On this one, the songwriters looked towards Ruffsound, the man behind the beats and sounds of Loud’s biggest hits. They also worked with Mike of Clay and Friends to make this single even more infectious and life-affirming than it already was. It’s an ode to joy that’s made to play at full volume, with car windows rolled down, in the middle of summer, while driving to the beach.

But as Dupuis-Cloutier says, “it didn’t happen in one day!” The creative process of this fluid, light, and likeable song was indeed quite labour-intensive. “The mix contains about 100 different tracks. It’s huge, it’s very dense, but it’s the energy we were after. We wanted to give you the feeling that sound is coming from everywhere, and that each one of them is perceptible.”

“Essence”

“Essence” is a smorgasbord of succulent alliterations, and a door to the world of hip-hop that stays open until the second-last song on the album track. The song, recorded with LaF, ends with a jazzy segment reminiscent of “Tercel,” by Les Louanges – Moffat’s protégés, who also open for her on tour. This time around, however, it’s not Jérôme Beaulieu who sits at the piano, but Moffatt herself, displaying another one of her many talents.

“We decided to go for a little melodic freestyle,” she says, her face turning red in front of her cellphone screen.” I recorded that and sent it to Étienne saying that it would be cool that the song ends with something played on the piano. There’s piano throughout the track, but this is bluesier. The song is kind of a contemporary blues, a song for today’s youth, who are trying to figure out who they are. It’s fitting.”

“Get Well Soon”

Maky Lavender, a rising star on Montréal’s hip-hop scene, is the guest on this soulful, hopeful song. It’s minimalist and experimental, and features distorted flutes laid on top of a finely-syncopated beat.

“Instead of telling us he’d write his verse sometime next week, Maky followd-up on our request for a feature by sending us his takes,” says Dupuis-Cloutier, still clearly wowed. “Ariane was at a dinner function, she was getting the insigne of Chevalier des Arts et des Lettres alongside Pierre Lapointe. I texted her saying she had to hear this. Seriously, it was just perfect. I had nothing to add or change. She had to hear this right away!”

“Finir seule”

Here, Moffat walks a fine line between singing and rapping, over her most trap-style recording ever in her career. Lyrically, she even dabbles with “Frenglish” in a very natural and convincing way. She’s daring, but without being a daredevil. She respects MCs too much to go overboard.

“I don’t pretend to be a rapper,” she says, “but my love of rhythm comes out in this kind of trip. But I can assure you, I’m super-careful to not come across as some kind of wannabe! I take immense pleasure in exploring such a playground, full of with phrasing like that.”

“Danger”

The single that kick-started this project – the first round, as Moffat puts it – wasn’t supposed to turn into a full-length project, yet their work with Fouki made them want another taste.

“Collaborating is in his DNA,” she says. “It was truly a great moment when he came into the studio. He was fully prepared, very impressive.” Dupuis-Cloutier adds: “He’s super-professional and collaborative.” Side note: both men play on the same garage league hockey team. “He’s really into teamwork, that Fouki. He has the same attitude when it comes to music as he does in sports.”

“Chérie”

The last fllower in this bouquet is a romantic, lusty ballad written with Marie-Pierre Arthur, a hyper-influential singer-songwriter and one of Moffat’s old friends.

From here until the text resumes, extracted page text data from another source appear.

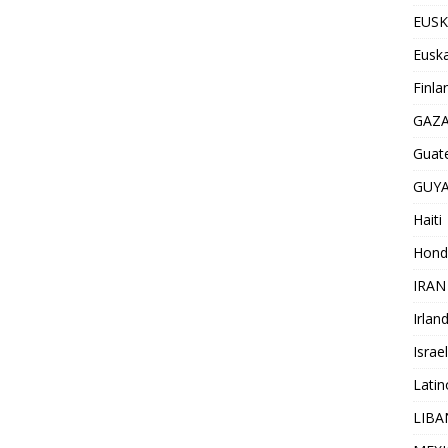
EUSK
Euska
Finla
GAZ
Guat
GUY
Haiti
Hond
IRAN
Irlan
Israel
Lati
LIB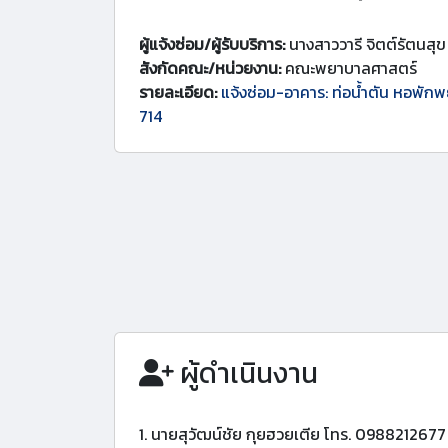
ผู้แจ้งซ่อม/ผู้รับบริการ:
นางสาววารี จิตต์รัตนสุข
สังกัดคณะ/หน่วยงาน:
คณะพยาบาลศาสตร์
รายละเอียด:
แจ้งซ่อม-อาคาร: ท่อน้ำตัน หอพักพย
714
ผู้ดำเนินงาน
1. นายสุวัฒน์ชัย กุยฮวยเตีย โทร. 0988212677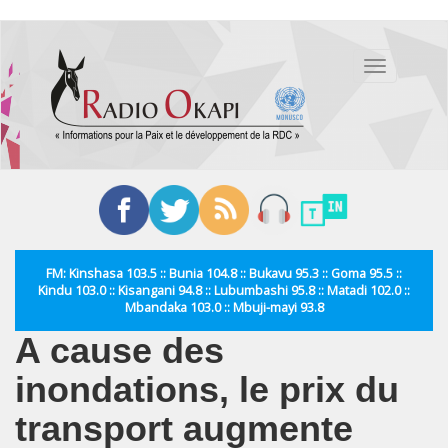
Aller
au
Toggle
contenu
navigation
principal
FM: Kinshasa 103.5 :: Bunia 104.8 :: Bukavu 95.3 :: Goma 95.5 ::
Kindu 103.0 :: Kisangani 94.8 :: Lubumbashi 95.8 :: Matadi 102.0 ::
Mbandaka 103.0 :: Mbuji-mayi 93.8
A cause des
inondations, le prix du
transport augmente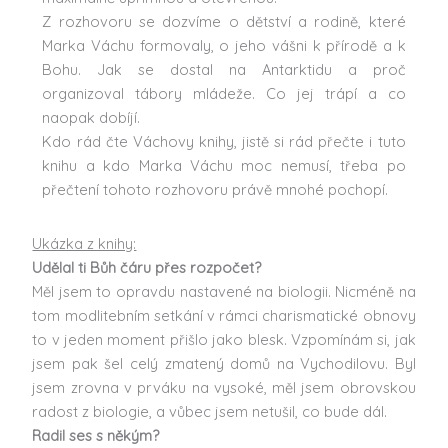
Z rozhovoru se dozvíme o dětství a rodině, které
Marka Váchu formovaly, o jeho vášni k přírodě a k
Bohu. Jak se dostal na Antarktidu a proč
organizoval tábory mládeže. Co jej trápí a co
naopak dobíjí.
Kdo rád čte Váchovy knihy, jistě si rád přečte i tuto
knihu a kdo Marka Váchu moc nemusí, třeba po
přečtení tohoto rozhovoru právě mnohé pochopí.
Ukázka z knihy:
Udělal ti Bůh čáru přes rozpočet?
Měl jsem to opravdu nastavené na biologii. Nicméně na
tom modlitebním setkání v rámci charismatické obnovy
to v jeden moment přišlo jako blesk. Vzpomínám si, jak
jsem pak šel celý zmatený domů na Vychodilovu. Byl
jsem zrovna v prváku na vysoké, měl jsem obrovskou
radost z biologie, a vůbec jsem netušil, co bude dál.
Radil ses s někým?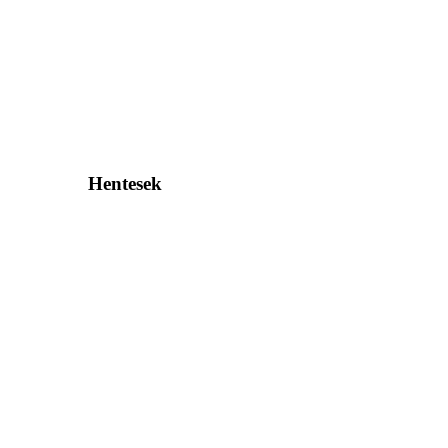
Hentesek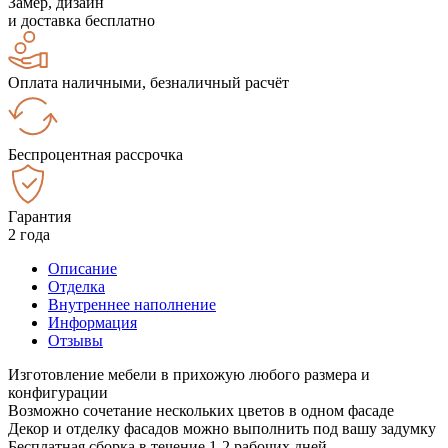
Замер, дизайн
и доставка бесплатно
Оплата наличными, безналичный расчёт
Беспроцентная рассрочка
Гарантия
2 года
Описание
Отделка
Внутреннее наполнение
Информация
Отзывы
Изготовление мебели в прихожую любого размера и
конфигурации
Возможно сочетание нескольких цветов в одном фасаде
Декор и отделку фасадов можно выполнить под вашу задумку
Бесплатная сборка в течение 1-2 рабочих дней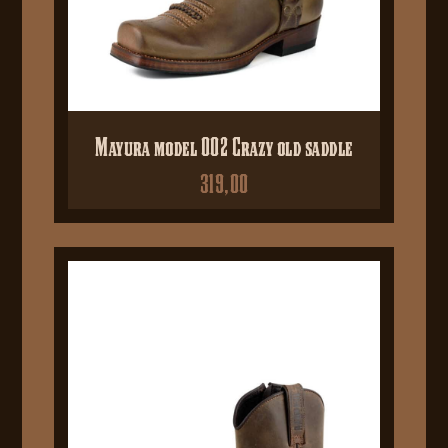
Mayura model 002 Crazy old saddle
319,00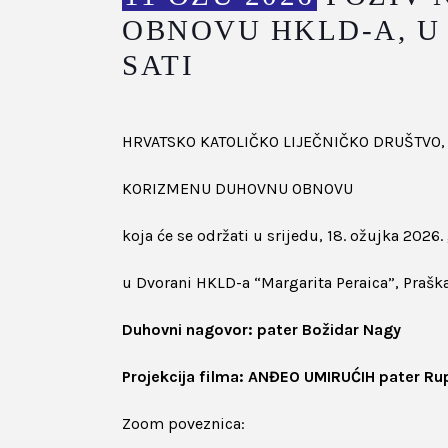
OBNOVU HKLD-A, U S
SATI
HRVATSKO KATOLIČKO LIJEČNIČKO DRUŠTVO, Po
KORIZMENU DUHOVNU OBNOVU
koja će se održati u srijedu, 18. ožujka 2026.
u Dvorani HKLD-a “Margarita Peraica”, Praška
Duhovni nagovor: pater Božidar Nagy
Projekcija filma: ANĐEO UMIRUĆIH pater Ru
Zoom poveznica: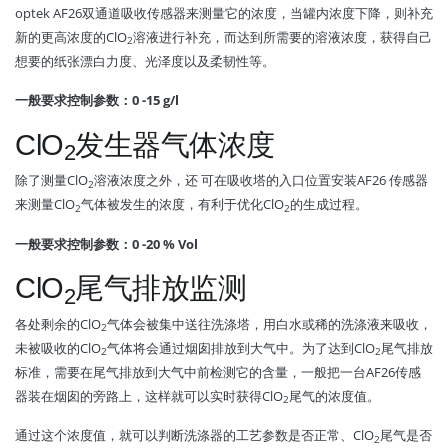
optek AF26双通道吸收传感器来测量它的浓度，当罐内浓度下降，则补充
新的更高浓度的ClO
溶液进行补充，而达到所需要的溶液浓度，获得自己
2
想要的纸张漂白力度、光泽度以及柔韧性等。
一般要求控制参数：0 -15 g/l
ClO
发生器气体浓度
2
除了测量ClO
溶液浓度之外，还 可在吸收塔的入口位置安装AF26 传感器
2
来测量ClO
气体被发生的浓度，有利于优化ClO
的生成过程。
2
2
一般要求控制参数：0 -20 % Vol
ClO
尾气排放监测
2
各处剩余的ClO
气体会被集中送往洗涤塔，用白水或稀的洗涤液来吸收，
2
未被吸收的ClO
气体将会通过烟囱排放到大气中。为了达到ClO
尾气排放
2
2
标准，需要在尾气排放到大气中前检测它的含量，一般把一台AF26传感
器装在烟囱的旁路上，这样就可以实时获得ClO
尾气的浓度值。
2
通过这个浓度值，就可以判断洗涤器的工艺参数是否正常、ClO
尾气是否
2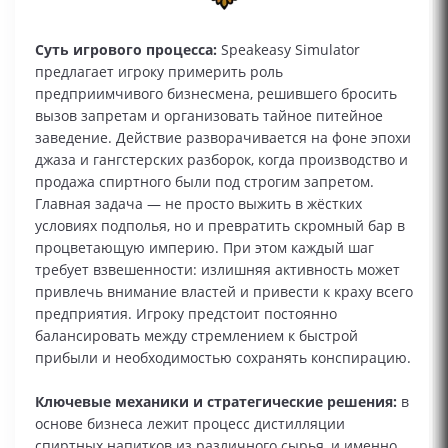
Суть игрового процесса:
Speakeasy Simulator
предлагает игроку примерить роль
предприимчивого бизнесмена, решившего бросить
вызов запретам и организовать тайное питейное
заведение. Действие разворачивается на фоне эпохи
джаза и гангстерских разборок, когда производство и
продажа спиртного были под строгим запретом.
Главная задача — не просто выжить в жёстких
условиях подполья, но и превратить скромный бар в
процветающую империю. При этом каждый шаг
требует взвешенности: излишняя активность может
привлечь внимание властей и привести к краху всего
предприятия. Игроку предстоит постоянно
балансировать между стремлением к быстрой
прибыли и необходимостью сохранять конспирацию.
Ключевые механики и стратегические решения:
в
основе бизнеса лежит процесс дистилляции
спиртных напитков из различного сырья, и именно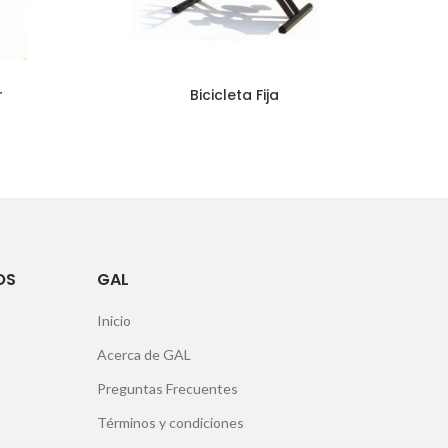
r
Bicicleta Fija
OS
GAL
Inicio
Acerca de GAL
Preguntas Frecuentes
Términos y condiciones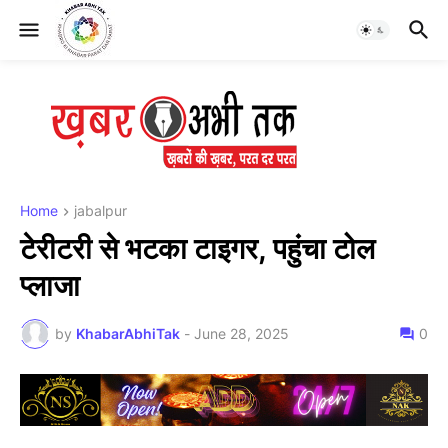
Home
jabalpur
टेरीटरी से भटका टाइगर, पहुंचा टोल
प्लाजा
by
KhabarAbhiTak
-
June 28, 2025
0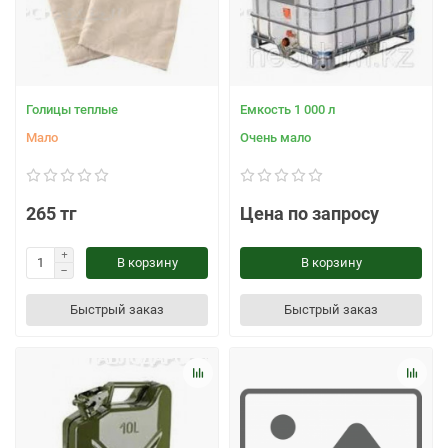
Голицы теплые
Емкость 1 000 л
Мало
Очень мало
265 тг
Цена по запросу
В корзину
В корзину
Быстрый заказ
Быстрый заказ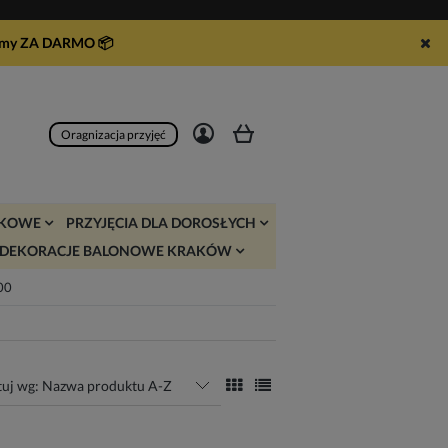
syłamy ZA DARMO
📦
Zarejestruj się
Zaloguj się
Oragnizacja przyjęć
JKOWE
PRZYJĘCIA DLA DOROSŁYCH
DEKORACJE BALONOWE KRAKÓW
:00
tuj wg:
Nazwa produktu A-Z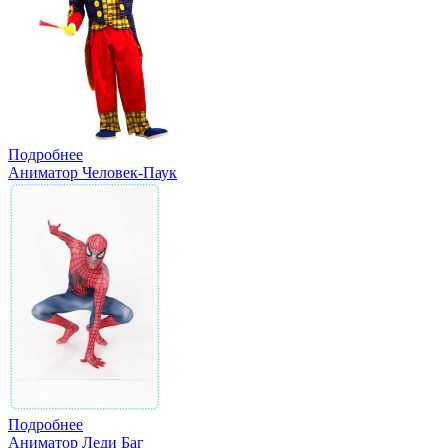
Подробнее
Аниматор Человек-Паук
Подробнее
Аниматор Леди Баг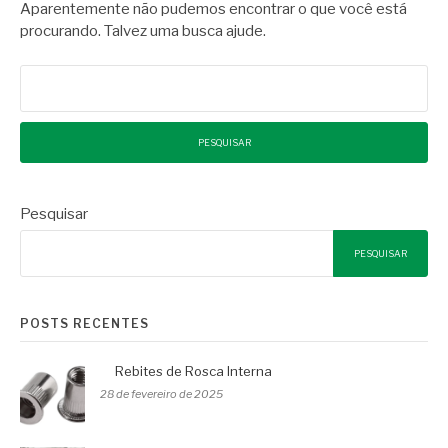
Aparentemente não pudemos encontrar o que você está
procurando. Talvez uma busca ajude.
Pesquisar
por:
Pesquisar
PESQUISAR
POSTS RECENTES
Rebites de Rosca Interna
28 de fevereiro de 2025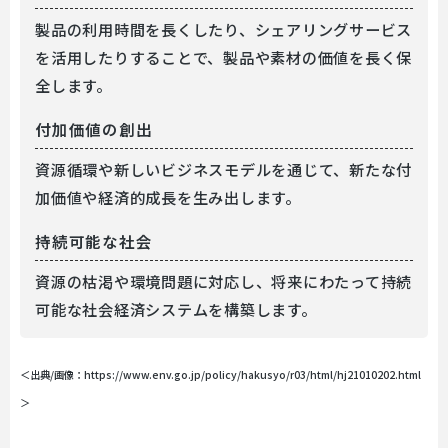
製品の利用時間を長くしたり、シェアリングサービス
を活用したりすることで、製品や素材の価値を長く保
全します。
付加価値の創出
資源循環や新しいビジネスモデルを通じて、新たな付
加価値や経済的成長を生み出します。
持続可能な社会
資源の枯渇や環境問題に対応し、将来にわたって持続
可能な社会経済システムを構築します。
＜出典/画像：https://www.env.go.jp/policy/hakusyo/r03/html/hj21010202.html
＞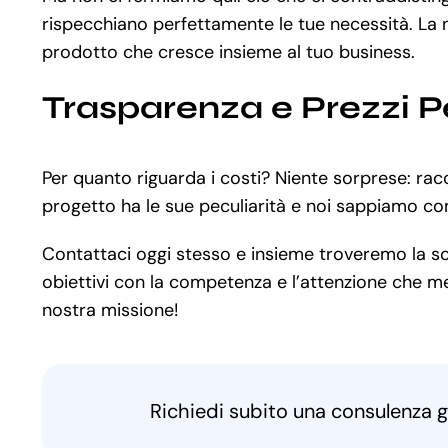
rispecchiano perfettamente le tue necessità. La n
prodotto che cresce insieme al tuo business.
Trasparenza e Prezzi P
Per quanto riguarda i costi? Niente sorprese: rac
progetto ha le sue peculiarità e noi sappiamo co
Contattaci oggi stesso e insieme troveremo la solu
obiettivi con la competenza e l’attenzione che mer
nostra missione!
Richiedi subito una consulenza g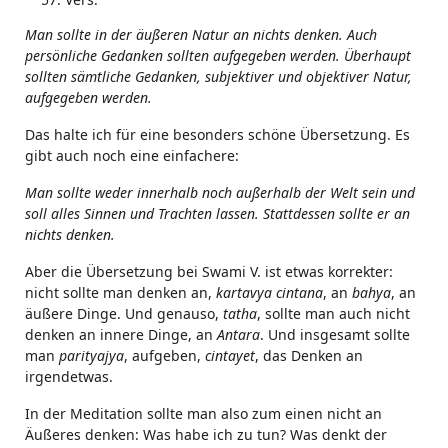
Man sollte in der äußeren Natur an nichts denken. Auch
persönliche Gedanken sollten aufgegeben werden. Überhaupt
sollten sämtliche Gedanken, subjektiver und objektiver Natur,
aufgegeben werden.
Das halte ich für eine besonders schöne Übersetzung. Es
gibt auch noch eine einfachere:
Man sollte weder innerhalb noch außerhalb der Welt sein und
soll alles Sinnen und Trachten lassen. Stattdessen sollte er an
nichts denken.
Aber die Übersetzung bei Swami V. ist etwas korrekter:
nicht sollte man denken an,
kartavya cintana
, an
bahya
, an
äußere Dinge. Und genauso,
tatha
, sollte man auch nicht
denken an innere Dinge, an
Antara
. Und insgesamt sollte
man
parityajya
, aufgeben,
cintayet
, das Denken an
irgendetwas.
In der Meditation sollte man also zum einen nicht an
Äußeres denken: Was habe ich zu tun? Was denkt der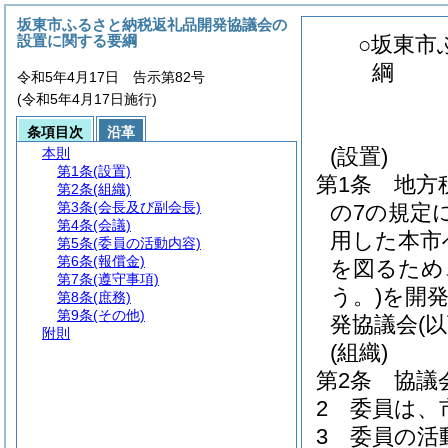
坂東市ふるさと納税返礼品開発協議会の
設置に関する要綱
○坂東市
綱
令和5年4月17日 告示第82号
(令和5年4月17日施行)
条項目次
沿革
(設置)
本則
第1条
(設置)
第1条
地方
第2条
(組織)
第3条
(会長及び副会長)
の7の規定
第4条
(会議)
用した本市
第5条
(委員の活動内容)
第6条
(報償金)
を図るため
第7条
(遵守事項)
う。)
を開
第8条
(庶務)
第9条
(その他)
発協議会
(
附則
(組織)
第2条
協議
2
委員は、
3
委員の活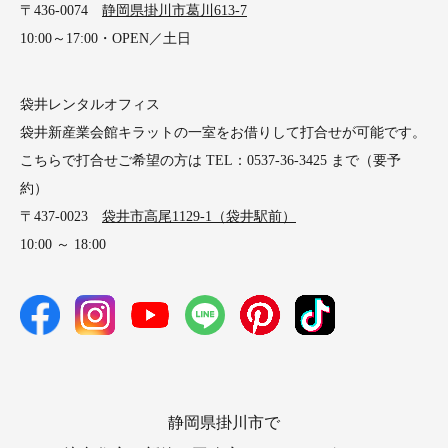
〒436-0074
静岡県掛川市葛川613-7
10:00～17:00・OPEN／土日
袋井レンタルオフィス
袋井新産業会館キラットの一室をお借りして打合せが可能です。
こちらで打合せご希望の方は TEL：0537-36-3425 まで（要予
約）
〒437-0023
袋井市高尾1129-1（袋井駅前）
10:00 ～ 18:00
静岡県掛川市で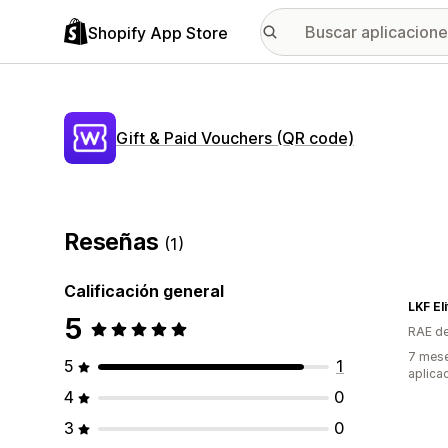
Shopify App Store
Gift & Paid Vouchers (QR code)
Reseñas
(1)
Calificación general
LKF Eli
5
RAE de
7 mese
5
1
aplica
4
0
3
0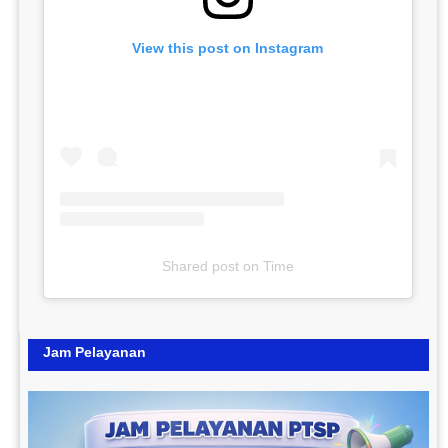
View this post on Instagram
Shared post
on
Time
Jam Pelayanan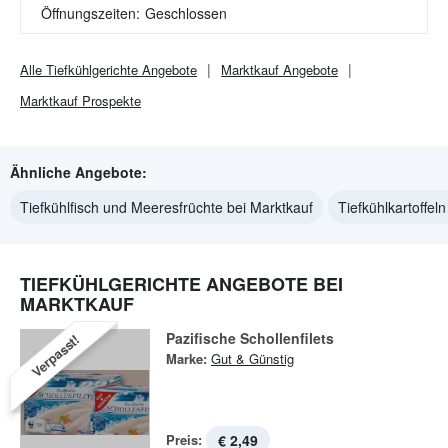
Öffnungszeiten:
Geschlossen
Alle
Tiefkühlgerichte
Angebote
Marktkauf
Angebote
Marktkauf
Prospekte
Ähnliche Angebote:
Tiefkühlfisch und Meeresfrüchte bei Marktkauf
Tiefkühlkartoffel
TIEFKÜHLGERICHTE ANGEBOTE BEI
MARKTKAUF
Pazifische Schollenfilets
Verpasst!
Marke:
Gut & Günstig
Preis:
€ 2,49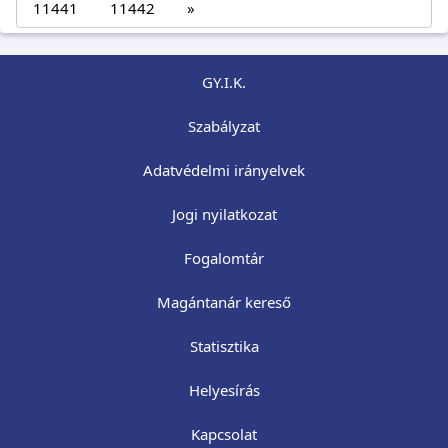
11441
11442
»
GY.I.K.
Szabályzat
Adatvédelmi irányelvek
Jogi nyilatkozat
Fogalomtár
Magántanár kereső
Statisztika
Helyesírás
Kapcsolat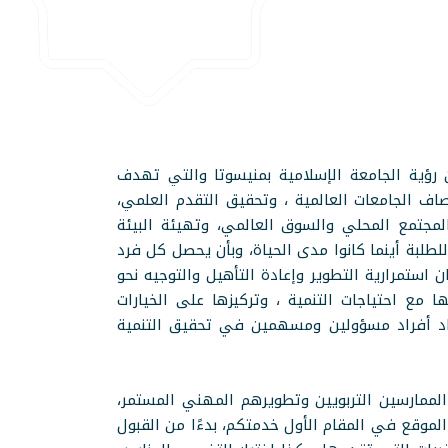
ن رؤية الجامعة الإسلامية بمنيسوتا والتي تهدف
صاف الجامعات العالمية
، و
تحقيق التقدم العلمي،
 المجتمع المحلي والسوق العالمي، وتهيئة البيئة
للطلبة أينما كانوا مدى الحياة، وبأن يحصل كل فرد
 استمرارية التطوير وإعادة التأهيل والتوجيه نحو
 مع احتياجات التنمية ، وتركيزها على الخيارات
اد أفراد مسؤولين ومسهمين في تحقيق التنمية
د الممارسين التربويين وتطويرهم المهني المستمر،
لموقع في المقام الأول خدمتكم، بدءًا من القبول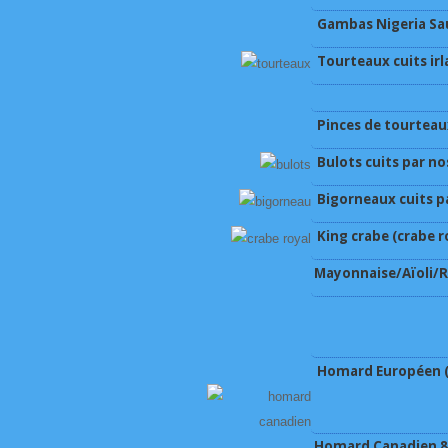
Gambas Nigeria Sau
Tourteaux cuits irl
Pinces de tourteaux
Bulots cuits par no
Bigorneaux cuits pa
King crabe (crabe r
Mayonnaise/Aïoli/R
Homard Européen (
Homard Canadien 8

They’ve known each other since their time at Cégep Saint-Laurent.

“She’s a great friend, but we have a drink more often than we collaborate on music, sadly. Or maybe it’s because we don’t drink enough? Whatever the case may be, we were looking for an opportunity to work together… There are many representatives of the new generation of rappers and singers on this album, but closing it with an artist I respect so much was important to me.”